Pengadaan Perangkap Hama untuk Petani Kopi Dikorupsi
Kepolisian Daerah Aceh menetapkan empat tersangka dalam kasus dugaan korupsi pengadaan perangkap hama untuk petani kopi di Kabupaten Bener Meriah, Provinsi Aceh.
Oleh
ZULKARNAINI
·2 menit baca
BANDA ACEH, KOMPAS — Kepolisian Daerah Aceh menetapkan empat tersangka dalam kasus dugaan korupsi pengadaan perangkap hama untuk petani kopi di Kabupaten Bener Meriah, Provinsi Aceh. Dari anggaran pengadaan Rp 48 miliar diperkirakan kerugian negara mencapai Rp 16 miliar.
Direktur Reserse Kriminal Khusus Polda Aceh Komisaris Besar Teuku Saladin, Rabu (9/10/2019), mengatakan, empat tersangka itu adalah AR, mantan Kepala Dinas Kehutanan dan Perkebunan Bener Meriah; T, pejabat pembuat komitmen; serta TU dan MJ sebagai rekanan.
”Korupsi diduga dilakukan dengan cara mark up (penggelembungan) harga,” kata Saladin.
Program pengadaan perangkap hama atau atraktan dibiayai Anggaran Pendapatan dan Belanja Negara (APBN) 2015 sebesar Rp 48 miliar. Menurut rencana, atraktan akan dibagikan kepada 621 kelompok tani di Bener Meriah.
Korupsi diduga dilakukan dengan cara mark up (penggelembungan) harga.
Namun, pengadaan atraktan dinilai bermasalah lantaran tidak sesuai dengan spesifikasi yang ditetapkan. Alat tersebut tidak dapat berfungsi sebagaimana mestinya.
Berdasarkan temuan di lapangan, LSM Gerakan Anti Korupsi (Gerak) Gayo melaporkan dugaan korupsi kepada aparat polisi.
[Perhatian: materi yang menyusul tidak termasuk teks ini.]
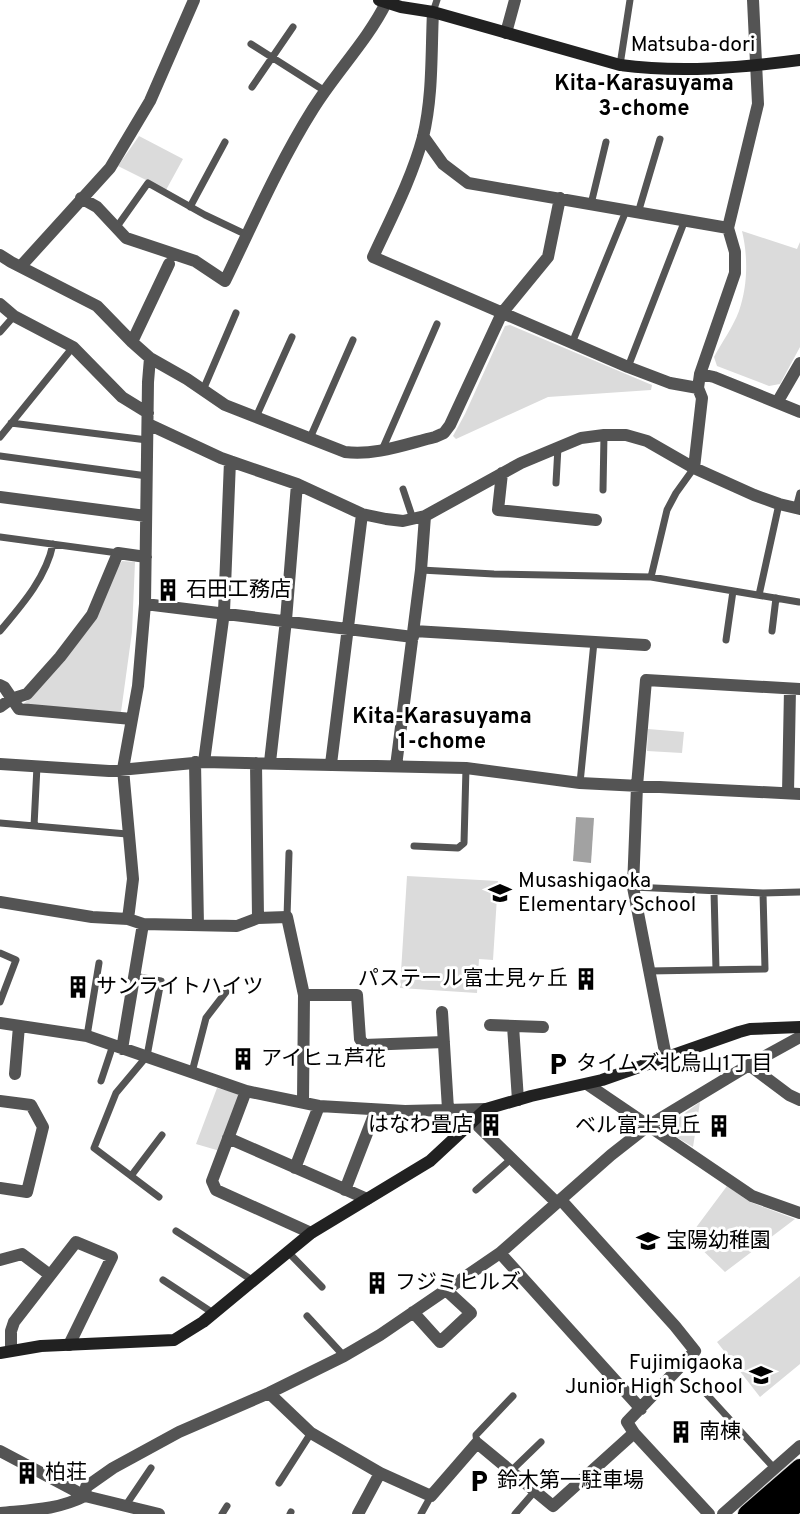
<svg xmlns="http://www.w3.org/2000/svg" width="800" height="1514" font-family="Overpass,'Noto Sans JP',sans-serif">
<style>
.green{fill:#dbdbdb}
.water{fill:#a2a2a2}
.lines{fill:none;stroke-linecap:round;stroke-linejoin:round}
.primary-casing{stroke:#dbdbdb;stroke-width:16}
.highway-casing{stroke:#dbdbdb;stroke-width:20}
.lane{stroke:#545454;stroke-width:7}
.street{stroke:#545454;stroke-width:12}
.secondary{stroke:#212121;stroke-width:12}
.primary{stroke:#000;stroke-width:15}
.highway{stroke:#000;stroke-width:18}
.labels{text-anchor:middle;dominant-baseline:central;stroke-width:6;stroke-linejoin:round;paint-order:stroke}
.street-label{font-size:21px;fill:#000;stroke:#fff}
.poi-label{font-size:21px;fill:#000;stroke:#fff;text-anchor:start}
.neighbourhood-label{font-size:22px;font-weight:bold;fill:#000;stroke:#fff}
</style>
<rect width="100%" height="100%" fill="#fff"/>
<path class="green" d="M139 136 183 159 166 190 118 166Z
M742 231 797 249 800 242V347L780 384 769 386 717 366 714 357C722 342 733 327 739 311 748 285 748 256 742 231Z
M510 325 652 385 651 390 548 397 456 439 453 436 465 414 505 326Z
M122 561 135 562 132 632 121 712 20 706 31 698Z
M648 729 684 732 682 753 647 751Z
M407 876 498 881 493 960 479 959 477 993 400 988Z
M217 1088 238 1093 239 1099 220 1151 196 1144Z
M700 1102 693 1147 668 1132 670 1124Z
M727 1186 750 1202 795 1219 725 1272 689 1237Z
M800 1276V1364L760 1397 717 1342Z"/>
<path class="water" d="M576 817 594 818 591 863 573 861Z"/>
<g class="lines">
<g class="primary-casing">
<path id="primary" d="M787 1514 800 1503"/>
</g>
<g class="highway-casing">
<path id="highway" d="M747 1514 800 1468
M770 1514 800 1488"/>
</g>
<path class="lane" d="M433 12 437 0
M251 44 325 91
M620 65 630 0
M252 87 293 27
M591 204 606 142
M190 207 225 142
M638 213 660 139
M116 228 148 183 205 215 247 235
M0 332 14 316
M572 343 626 211
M628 367 685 220
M203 390 236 313
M256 417 292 337
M11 423 147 440
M0 437 73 347
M310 438 353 340
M382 450 437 324
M0 456 147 476
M556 483 558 447
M403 489 413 519
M603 490 604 435
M796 508 800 493
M0 537 118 553
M421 570 494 574 651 577 799 602
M651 577 667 510 676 493 694 468
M759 595 779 504
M0 631C22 605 46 578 53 544
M772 631 776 598
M726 640 733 591
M580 783 594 642
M0 823 127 834
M34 826 37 766
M414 846 458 848 464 843 466 768
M633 887 763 893 800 892
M714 891 716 970
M287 917 289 853
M0 953 16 960 0 1002
M649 971 765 969 763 893
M134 976 161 981 147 1056 116 1093 94 1148 159 1197
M87 1036 99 963
M192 1072 206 1018 226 992
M101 1081 113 1045
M131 1176 162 1135
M476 1190 511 1159
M176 1231 252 1280
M287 1251 322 1287
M163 1280 213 1313
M307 1316 344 1356
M701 1388 774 1468
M477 1443 476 1435 513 1396
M511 1471 541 1442
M279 1483 311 1433
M126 1505 151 1468
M222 1514 227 1506
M290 1514 291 1512
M421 1514 431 1496
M515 1514 535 1491"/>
<path class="street" d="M433 12C431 53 433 96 423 137 412 178 391 218 373 257L628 367 670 383 698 388
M506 33 515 0
M423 136 443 164 468 183 728 228
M81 198 97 207 126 238 195 261 225 281C253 223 279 163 313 109 336 72 367 41 386 3
M0 255 11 262 97 306 132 342 150 358 187 379 225 405 345 452C375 456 406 444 435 437L444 433 450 425 502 313 548 257 560 198
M21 266 110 168 150 101 194 0
M0 304 14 316 73 347 122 397 148 413
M132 342 169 264
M700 374 714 377 800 412
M778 401 800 363
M148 424 221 458 297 484 362 514 386 519 403 521 425 516 521 463 581 438 604 435H626L647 441 694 468 754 495 779 504 800 509
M694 468 702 398 698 388 700 374 735 273V252L728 228 758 104 753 0
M502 473 498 510 596 520
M0 497 146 516
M145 604 413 637
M414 631 645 645
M0 685 4 687 19 709 132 719
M0 707 11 699 27 694 60 657 92 615 118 553 146 557
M195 762 198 925
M204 762 224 612 230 461
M270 762 286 620 297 484
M256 763 258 918
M0 764 109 771 204 762 466 768 580 783 800 794
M331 764 362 514
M396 766 421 570 425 516
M788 793 790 689
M0 902 92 917 128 919 143 924 237 926 258 918 287 917 304 995 303 1102
M128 919 133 879 123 769 138 686 145 604 148 382 150 358
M304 995H357L360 1039 364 1045 444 1042
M442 1012 448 1109
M0 1023 87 1036 246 1091 319 1106 405 1111 486 1109
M490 1025 543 1027
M513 1026 518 1100
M122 1049 143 924
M666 1057 633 887 637 786 646 680 800 689
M749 1065 789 1095 800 1100
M15 1074 19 1026
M587 1084 752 1196 800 1213
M246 1091 212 1181 216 1190 311 1233
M0 1101 31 1105 43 1127 27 1192 0 1188
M474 1122 557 1203
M228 1138 367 1199
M295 1168 319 1106
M345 1190 376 1110
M561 1200 675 1326 695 1351 627 1422 634 1433 709 1514
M500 1253 641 1409
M0 1260 22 1254 50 1275
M413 1312 440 1342 471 1313 446 1290
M11 1350V1331L14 1322 76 1242 112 1257 69 1345
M269 1393 311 1433 380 1473 431 1496 477 1443 553 1506 634 1433
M0 1451 85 1496 159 1514
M85 1496 86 1487 113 1468 179 1432 269 1393 344 1356 380 1335 500 1253 611 1155 648 1126 749 1065 800 1037
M0 1513C31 1510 57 1510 85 1496
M358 1514 380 1473
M723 1514 800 1446"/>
<path class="secondary" d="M379 0 401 7 433 12 620 65C680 73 740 68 800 60
M0 1353 41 1346 174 1340 203 1322 311 1233 430 1161 486 1109 531 1096 602 1080 739 1032 750 1029 800 1027"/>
<use href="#primary" class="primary"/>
<use href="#highway" class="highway"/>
</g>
<defs>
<g id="building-bare" transform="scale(1.8)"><path d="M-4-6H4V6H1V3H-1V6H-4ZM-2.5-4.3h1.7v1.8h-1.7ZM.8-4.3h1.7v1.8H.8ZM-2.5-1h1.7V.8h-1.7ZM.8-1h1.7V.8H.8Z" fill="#000" stroke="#fff" stroke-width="2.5" paint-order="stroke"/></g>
<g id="school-bare" transform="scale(1.8)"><path d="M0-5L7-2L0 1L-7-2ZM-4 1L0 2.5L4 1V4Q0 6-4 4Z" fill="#000" stroke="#fff" stroke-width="2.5" paint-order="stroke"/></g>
<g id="parking-bare" transform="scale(1.8)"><path d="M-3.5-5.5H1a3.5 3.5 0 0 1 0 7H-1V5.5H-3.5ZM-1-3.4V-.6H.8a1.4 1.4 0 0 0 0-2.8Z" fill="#000" stroke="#fff" stroke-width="2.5" paint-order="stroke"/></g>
</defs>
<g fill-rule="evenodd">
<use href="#building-bare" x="168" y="590"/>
<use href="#school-bare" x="500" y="893"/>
<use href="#building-bare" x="586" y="979"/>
<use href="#building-bare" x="78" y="987"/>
<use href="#building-bare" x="243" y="1059"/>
<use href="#parking-bare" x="558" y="1064"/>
<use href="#building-bare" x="491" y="1125"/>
<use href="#building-bare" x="719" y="1126"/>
<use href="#school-bare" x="648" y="1241"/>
<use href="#building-bare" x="377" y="1283"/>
<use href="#school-bare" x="761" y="1375"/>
<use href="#building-bare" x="681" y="1432"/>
<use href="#building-bare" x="27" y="1473"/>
<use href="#parking-bare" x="479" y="1481"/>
</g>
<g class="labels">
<g class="street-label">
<text x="693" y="45">Matsuba-dori</text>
</g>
<g class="poi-label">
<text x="186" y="590">石田工務店</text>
<text x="518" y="881">Musashigaoka<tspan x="518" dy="24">Elementary School</tspan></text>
<text x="568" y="979" text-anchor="end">パステール富士見ヶ丘</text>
<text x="96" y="987">サンライトハイツ</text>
<text x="261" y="1059">アイヒュ芦花</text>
<text x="576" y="1064">タイムズ北烏山1丁目</text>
<text x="473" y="1125" text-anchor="end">はなわ畳店</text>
<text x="701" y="1126" text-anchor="end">ベル富士見丘</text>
<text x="666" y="1241">宝陽幼稚園</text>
<text x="395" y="1283">フジミヒルズ</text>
<text x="743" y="1363" text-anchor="end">Fujimigaoka<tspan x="743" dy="24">Junior High School</tspan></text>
<text x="699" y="1432">南棟</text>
<text x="45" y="1473">柏荘</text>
<text x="497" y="1481">鈴木第一駐車場</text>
</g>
<g class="neighbourhood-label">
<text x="644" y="84">Kita-Karasuyama<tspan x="644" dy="25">3-chome</tspan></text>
<text x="442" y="717">Kita-Karasuyama<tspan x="442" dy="25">1-chome</tspan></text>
</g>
</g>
</svg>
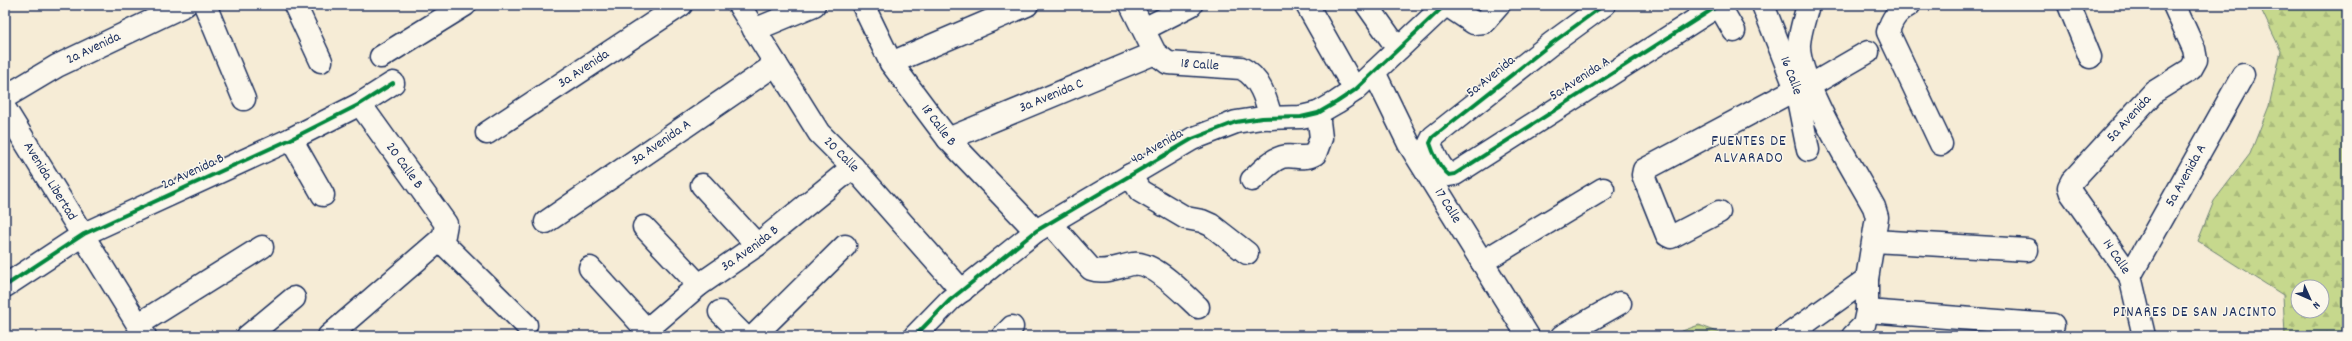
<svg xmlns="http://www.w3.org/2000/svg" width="2352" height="341" viewBox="0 0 2352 341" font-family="Dekko,sans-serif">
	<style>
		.forest { fill: url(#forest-firs); stroke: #708476; fill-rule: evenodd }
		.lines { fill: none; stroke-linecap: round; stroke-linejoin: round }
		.minor-casing { stroke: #1b2f5e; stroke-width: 25 }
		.minor { stroke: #fbf7ec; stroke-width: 22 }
		.cycleway-casing { stroke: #fbf7ec; stroke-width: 6 }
		.cycleway { stroke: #00873e; stroke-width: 4 }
		.labels { text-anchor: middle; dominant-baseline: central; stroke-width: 3; stroke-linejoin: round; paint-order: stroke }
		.street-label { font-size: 14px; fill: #1b2f5e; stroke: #fbf7ec }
		.neighbourhood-label { font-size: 15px; letter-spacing: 1px; fill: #1b2f5e; stroke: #fbf7ec }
	</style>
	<defs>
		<pattern id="forest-firs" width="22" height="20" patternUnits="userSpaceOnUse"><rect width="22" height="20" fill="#c6d88d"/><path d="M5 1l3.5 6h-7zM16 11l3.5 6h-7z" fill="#aaba7c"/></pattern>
	</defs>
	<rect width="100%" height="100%" fill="#f6ecd6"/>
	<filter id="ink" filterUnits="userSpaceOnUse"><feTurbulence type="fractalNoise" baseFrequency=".025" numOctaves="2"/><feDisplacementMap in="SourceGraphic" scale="8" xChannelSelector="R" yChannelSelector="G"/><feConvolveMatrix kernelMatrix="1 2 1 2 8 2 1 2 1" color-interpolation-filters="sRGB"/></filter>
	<g filter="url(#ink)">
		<g class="forest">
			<path d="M2259,5H2347V336H2285L2283,295L2198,241L2214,201L2250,154L2269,106L2281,51ZM2298,287H2322V311H2298Z"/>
			<path d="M1699,325L1728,336H1668Z"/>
		</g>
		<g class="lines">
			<g class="minor-casing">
				<g id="minor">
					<path d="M205,5L244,99"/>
					<path d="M295,5L321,61"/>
					<path id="s1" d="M739,5L819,133L853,167L962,291"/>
					<path id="s2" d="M863,5L891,63L948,139L1036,231"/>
					<path id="s3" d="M1131,5L1155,53L1168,63L1241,68C1260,77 1266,99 1271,118"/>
					<path d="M1307,5L1355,90"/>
					<path d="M1367,5L1398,49"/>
					<path d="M1447,5L1474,23L1484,22L1499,5"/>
					<path d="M1604,5L1552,43L1433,137L1430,143C1433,153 1440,168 1449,175L1455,174L1719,5"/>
					<path d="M1719,5L1734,31"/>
					<path id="s4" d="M1763,5L1796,89L1808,150"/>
					<path d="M1808,5C1805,17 1800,31 1799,44C1797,81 1855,172 1874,207L1877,217L1867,279V311L1864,325L1853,336"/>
					<path d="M1909,5C1897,12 1892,18 1888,32L1941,144"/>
					<path d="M2069,5L2090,57"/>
					<path d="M1144,29L1191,5"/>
					<path d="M754,30L814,5"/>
					<path d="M381,57L465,5"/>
					<path d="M891,63L1027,5"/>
					<path id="s5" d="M1374,72L1409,144L1528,336"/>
					<path d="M1811,85L1868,52"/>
					<path id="s6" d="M5,97L57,66L185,5"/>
					<path id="s7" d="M5,109L145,336"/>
					<path id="s8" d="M487,133L681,5"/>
					<path d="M291,139L323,195"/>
					<path id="s9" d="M948,139L1155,53"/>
					<path d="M1130,175L1140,191L1186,218L1202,221L1211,225L1247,253"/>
					<path d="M1252,180C1260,173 1271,160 1282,157C1294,154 1304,161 1315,154L1321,138L1318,113"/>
					<path d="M702,185L757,245"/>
					<path d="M1719,212L1671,237L1667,235L1643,175L1644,170L1796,89"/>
					<path id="s10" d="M546,222L776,64"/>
					<path d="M1051,224L1091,269C1105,274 1119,266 1133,264C1152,260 1184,294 1198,307"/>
					<path d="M644,227L699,285"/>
					<path d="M440,240L526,325"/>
					<path d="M1874,241L2027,250"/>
					<path d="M1482,262L1603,189"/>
					<path id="s11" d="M590,268L643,326L650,327L699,285L757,245L853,167"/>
					<path id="s12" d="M2130,276L2243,75"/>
					<path d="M5,286L84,234L291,139L360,104L393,83"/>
					<path d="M1867,311L2053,325"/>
					<path d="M720,312L744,336"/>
					<path d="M139,324L262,247"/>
					<path d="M248,336L294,298"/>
					<path d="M329,336L440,240L444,235L446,224L360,104"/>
					<path d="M754,336L845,246"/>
					<path d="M915,336L950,300L1036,231L1192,139L1236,122L1262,118L1301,117L1318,113L1337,102L1355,90L1445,5"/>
					<path d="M1003,336L1012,327"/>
					<path d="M1562,336L1620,303"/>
					<path d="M1787,336L1867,279"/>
					<path id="s13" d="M2144,336L2130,276L2071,193L2069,187L2072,181L2154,92L2191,69L2196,60L2194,49L2174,5"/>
				</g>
			</g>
			<use href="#minor" class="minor"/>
			<g class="cycleway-casing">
				<g id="cycleway">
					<path d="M1604,5L1552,43L1433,137L1430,143C1433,153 1440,168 1449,175L1455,174L1719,5"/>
					<path d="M5,286L84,234L291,139L360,104L393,83"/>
					<path d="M915,336L950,300L1036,231L1192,139L1236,122L1262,118L1301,117L1318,113L1337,102L1355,90L1445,5"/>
				</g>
			</g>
			<use href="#cycleway" class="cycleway"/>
		</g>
	</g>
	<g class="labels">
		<g class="street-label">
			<text stroke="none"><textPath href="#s6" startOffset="101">2a Avenida</textPath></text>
			<text stroke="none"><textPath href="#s3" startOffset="102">18 Calle</textPath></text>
			<text stroke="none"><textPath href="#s8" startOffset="116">3a Avenida</textPath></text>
			<text stroke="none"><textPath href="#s4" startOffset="76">16 Calle</textPath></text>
			<text transform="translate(1491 77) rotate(-39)">5a Avenida</text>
			<text transform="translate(1580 79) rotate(-33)">5a Avenida A</text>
			<text stroke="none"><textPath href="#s9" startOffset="112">3a Avenida C</textPath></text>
			<text stroke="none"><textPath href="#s13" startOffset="261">5a Avenida</textPath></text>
			<text stroke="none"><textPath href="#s2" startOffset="143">18 Calle B</textPath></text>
			<text stroke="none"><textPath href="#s10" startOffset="140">3a Avenida A</textPath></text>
			<text transform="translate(1157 147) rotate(-30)">4a Avenida</text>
			<text stroke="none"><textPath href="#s1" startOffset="182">20 Calle</textPath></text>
			<text transform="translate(404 166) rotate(54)">20 Calle B</text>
			<text transform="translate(193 172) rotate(-25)">2a Avenida B</text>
			<text stroke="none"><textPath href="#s12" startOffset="115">5a Avenida A</textPath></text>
			<text stroke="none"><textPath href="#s7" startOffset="85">Avenida Libertad</textPath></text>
			<text stroke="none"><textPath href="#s5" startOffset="153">17 Calle</textPath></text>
			<text stroke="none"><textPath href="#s11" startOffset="213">3a Avenida B</textPath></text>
			<text transform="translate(2116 257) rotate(56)">14 Calle</text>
		</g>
		<g class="neighbourhood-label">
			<text x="1749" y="142">FUENTES DE<tspan x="1749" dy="17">ALVARADO</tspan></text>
			<text x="2195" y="313">PINARES DE SAN JACINTO</text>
		</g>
	</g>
	<rect width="2352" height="341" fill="none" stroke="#fbf7ec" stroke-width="20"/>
	<rect x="10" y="10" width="2332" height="321" fill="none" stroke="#1b2f5e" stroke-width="1.5" filter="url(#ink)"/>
	<g transform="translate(2310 299) rotate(135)"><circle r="19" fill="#fbf7ec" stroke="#a1a7b3"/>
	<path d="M0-3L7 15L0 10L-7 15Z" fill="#1b2f5e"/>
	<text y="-6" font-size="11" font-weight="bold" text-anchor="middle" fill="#1b2f5e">N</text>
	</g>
</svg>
Butuh waktu dua tahun bagi polisi untuk melakukan penyelidikan terhadap kasus tersebut.
Saladin mengatakan, berdasarkan hasil audit Badan Pengawasan Keuangan dan Pembangunan (BPKP) Aceh, negara mengalami kerugian hingga Rp 16 miliar.
Penyidik menelusuri aliran dana tersebut. Penyidik baru dapat menyita uang tunai Rp 2,3 miliar dan dua sertifikat tanah yang diduga dibeli pakai uang korupsi.
”Total yang baru bisa kami sita Rp 4 miliar. Kami masih menelusuri aliran dana karena ada dugaan tindak pidana pencucian uang,” kata Saladin.
Kepala Divisi Advokasi Gerak Gayo Dedi Purnawan menuturkan, dalam anggaran Rp 48 miliar tersebut terdapat beberapa kegiatan lain, seperti pengadaan pupuk cair dan pengadaan alat giling buah kopi. Namun, kata Dedi, berdasarkan hasil penelusuran mereka di lapangan, ditemukan alat tidak berfungsi sebagaimana mestinya.
”Petani tidak dapat menggunakan (alat itu) karena kualitasnya buruk. Mungkin dibeli bukan dari pabrik resmi,” kata Dedi.
Dedi mengapresiasi polisi karena telah menetapkan tersangka serta menyita uang dan aset tersangka. Namun, dia juga mempertanyakan mengapa pengungkapan kasus dugaan korupsi tersebut berjalan lama.
Koordinator Masyarakat Transparansi Anggaran Alfian mengatakan, aparatur pemerintah kerap bersekongkol dengan swasta atau pengusaha untuk mengorupsi uang negara. Dalam banyak kasus korupsi, pelakunya adalah aparatur pemerintah dan rekanan.
Petani tidak dapat menggunakan (alat itu) karena kualitasnya buruk. Mungkin dibeli bukan dari pabrik resmi.
Menurut Alfian korupsi memang sengaja dirancang sejak perencanaan program hingga pelaksanaan. ”Ini menunjukkan komitmen aparatur pemerintah terhadap antikorupsi rendah,” ujar Alfian.